In his speech from New Orleans about the Katrina clusterfuck last night (which I did not see) Bush apparently said that as president, he is responsible for the problems that occured in the federal response. Needless to say, I am not impressed.
Here is a list of words and phrases you can enter into google's blog search that bring up my blog as the #1 (and in most cases, only) result:
I guess the point of having a blog is that people will read it. But it's weird when people you actually know are reading it and you don't know it!

Rumor is that this SEACOOS buoy I helped launch this summer has weathered the hurricane OK. It's 20 miles off Cape Lookout, which puts it in the eye in the photo below. Of course it's difficult to know what condition it's in, but if it were off its GPS location we could tell.

Yesterday I took a 4.5-hour canoe trip on the Haw river with 13 other people from the marine sciences department. The most interesting this that happened was while we were stopped on the bank for lunch: a great big water snake crawled up the bank with a catfish in its mouth. Unfortunately, fearing water damage, I didn't bring a camera, though somebody else did and got a couple of shots.
After my last post the situation with my laptop continued to deteriorate. After a while the "last known good" configuration (which apparently should really be called the "we have no fucking idea if this is any good" configuration) no longer worked and I had to boot in "safe mode." The black screen of death with the oxymoronic PAGE_FAULT_IN_NONPAGED_AREA message seemed to imply I should boot in safe mode and uninstall malfunctioning software, but in fact you can't run uninstall in safe mode. I'd already uninstalled AFS, but VPN was still on the machine.
As I was writing the last entry, AFS was installing. Right as I finished it up it prompted me to reboot my system. On the reboot my system froze up with a "PAGE_FAULT_IN_NONPAGED_AREA" error. Tried to reboot again and it happened again. I had to resort to selecting the "last known good configuration" boot option. I have no idea what the practical effect of that is. (Apparently it at least screwed up my IE security settings, because when I tried to log into blogger to post this my cookies were turned off).
My laptop has been running flawlessly, so naturally it's time to load it up with a bunch of new software until it gets flaky.

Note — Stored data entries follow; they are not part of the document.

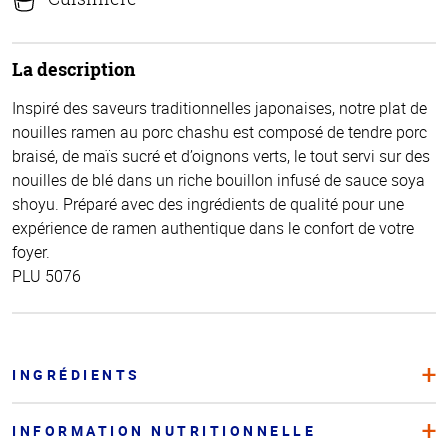
La description
Inspiré des saveurs traditionnelles japonaises, notre plat de
nouilles ramen au porc chashu est composé de tendre porc
braisé, de maïs sucré et d’oignons verts, le tout servi sur des
nouilles de blé dans un riche bouillon infusé de sauce soya
shoyu. Préparé avec des ingrédients de qualité pour une
expérience de ramen authentique dans le confort de votre
foyer.
PLU 5076
INGRÉDIENTS
INFORMATION NUTRITIONNELLE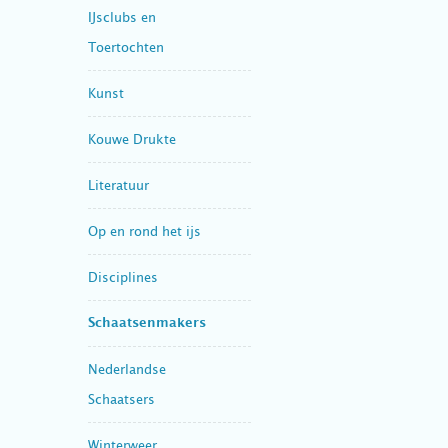
IJsclubs en
Toertochten
Kunst
Kouwe Drukte
Literatuur
Op en rond het ijs
Disciplines
Schaatsenmakers
Nederlandse
Schaatsers
Winterweer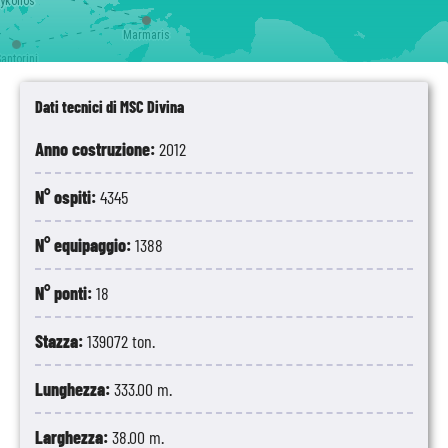
ykonos
Marmaris
antorini
Dati tecnici di MSC Divina
Anno costruzione:
2012
N° ospiti:
4345
N° equipaggio:
1388
N° ponti:
18
Stazza:
139072 ton.
Lunghezza:
333.00 m.
Larghezza:
38.00 m.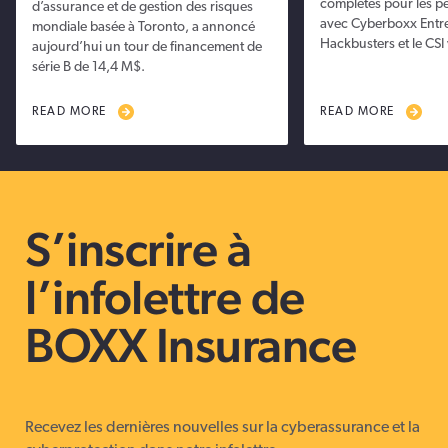
complètes pour les pe
d’assurance et de gestion des risques
avec Cyberboxx Entre
mondiale basée à Toronto, a annoncé
Hackbusters et le CSI 
aujourd’hui un tour de financement de
série B de 14,4 M$.
READ MORE
READ MORE
S’inscrire à
l’infolettre de
BOXX Insurance
Recevez les dernières nouvelles sur la cyberassurance et la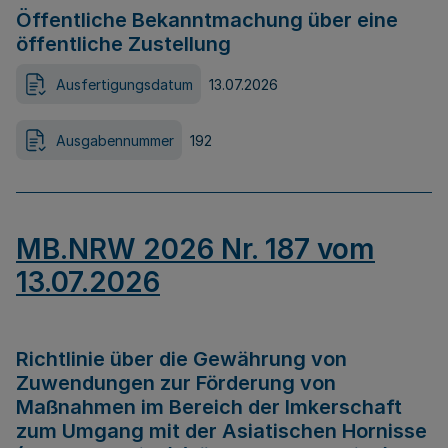
Öffentliche Bekanntmachung über eine
öffentliche Zustellung
Ausfertigungsdatum
13.07.2026
Ausgabennummer
192
MB.NRW 2026 Nr. 187 vom
13.07.2026
Richtlinie über die Gewährung von
Zuwendungen zur Förderung von
Maßnahmen im Bereich der Imkerschaft
zum Umgang mit der Asiatischen Hornisse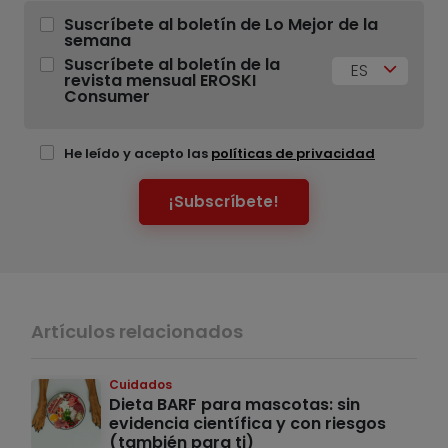
Suscríbete al boletín de Lo Mejor de la
semana
Suscríbete al boletín de la
ES
revista mensual EROSKI
Consumer
He leído y acepto las
políticas de privacidad
¡Subscríbete!
Artículos relacionados
Cuidados
Dieta BARF para mascotas: sin
evidencia científica y con riesgos
(también para ti)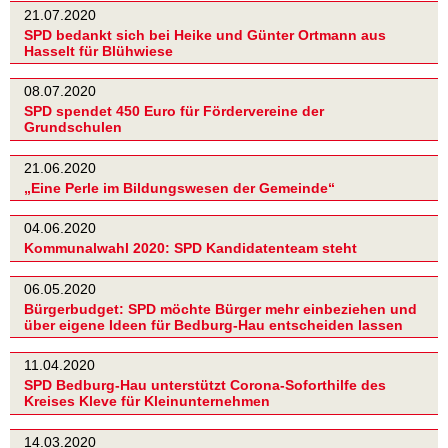
21.07.2020
SPD bedankt sich bei Heike und Günter Ortmann aus
Hasselt für Blühwiese
08.07.2020
SPD spendet 450 Euro für Fördervereine der
Grundschulen
21.06.2020
„Eine Perle im Bildungswesen der Gemeinde“
04.06.2020
Kommunalwahl 2020: SPD Kandidatenteam steht
06.05.2020
Bürgerbudget: SPD möchte Bürger mehr einbeziehen und
über eigene Ideen für Bedburg-Hau entscheiden lassen
11.04.2020
SPD Bedburg-Hau unterstützt Corona-Soforthilfe des
Kreises Kleve für Kleinunternehmen
14.03.2020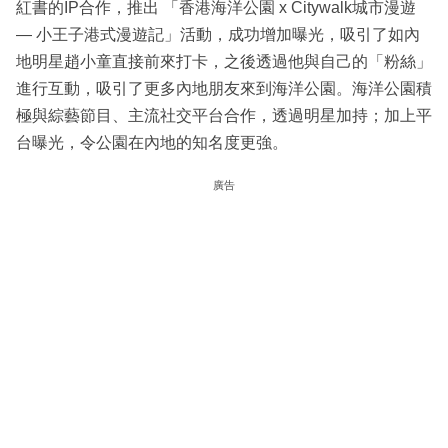
紅書的IP合作，推出 「香港海洋公園 x Citywalk城市漫遊
— 小王子港式漫遊記」活動，成功增加曝光，吸引了如內
地明星趙小童直接前來打卡，之後透過他與自己的「粉絲」
進行互動，吸引了更多內地朋友來到海洋公園。海洋公園積
極與綜藝節目、主流社交平台合作，透過明星加持；加上平
台曝光，令公園在內地的知名度更強。
廣告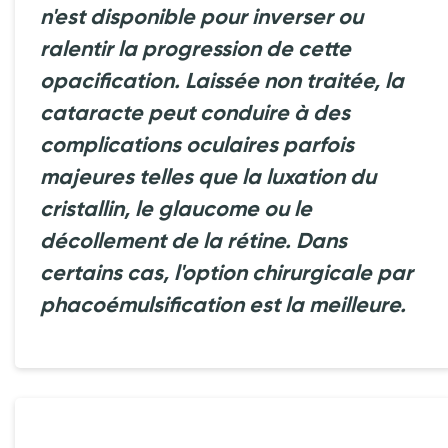
n'est disponible pour inverser ou
ralentir la progression de cette
opacification. Laissée non traitée, la
cataracte peut conduire à des
complications oculaires parfois
majeures telles que la luxation du
cristallin, le glaucome ou le
décollement de la rétine. Dans
certains cas, l'option chirurgicale par
phacoémulsification est la meilleure.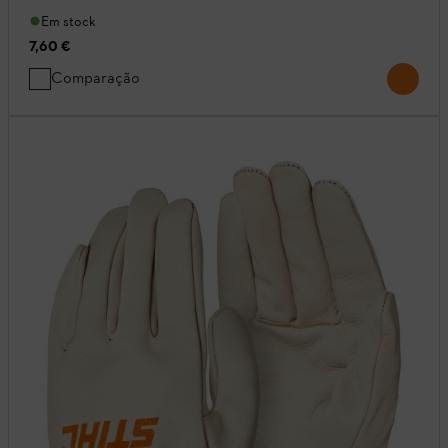
Em stock
7,60 €
Comparação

It turns out that the guy the Bush administration placed in charge of FEMA was Mike Brown. His last job was 11 years at an organization that oversees horse shows. Arabian horses. I shit you not. He was fired from it.
I really have some issues I need to deal with.
Three days after Jackass took heat for his moronic statement that "I don't think anyone anticipated the breach of the levees," his apparently even more idiotic Secretary of Homeland Security Michael Chertoff is saying the same thing.
The federal government's response to the hurricane has so far been pathetic; after four years that should have been spent preparing plans for dealing with a disaster in a major city, it is obvious that no such plans exist.
Apparently there's a pretty bad gas problem after all, if not in Atlanta then here. Today the cheapest gas I saw was $3.29.9. I got a mail from the University saying that the governor has ordered non-essential state vehicles grounded, and that no fuel will be issued by the campus fuel station except for law enforcement and emergency vehicles.
1. I'm too much of a loser.
2. WE'RE HAVING CLASS ON LABOR DAY!
Yes, that's right. We're having class on Labor Day. Staff gets the day off, but students and faculty have to report. I don't have a class on Monday but that doesn't matter because I do TA a class on Monday.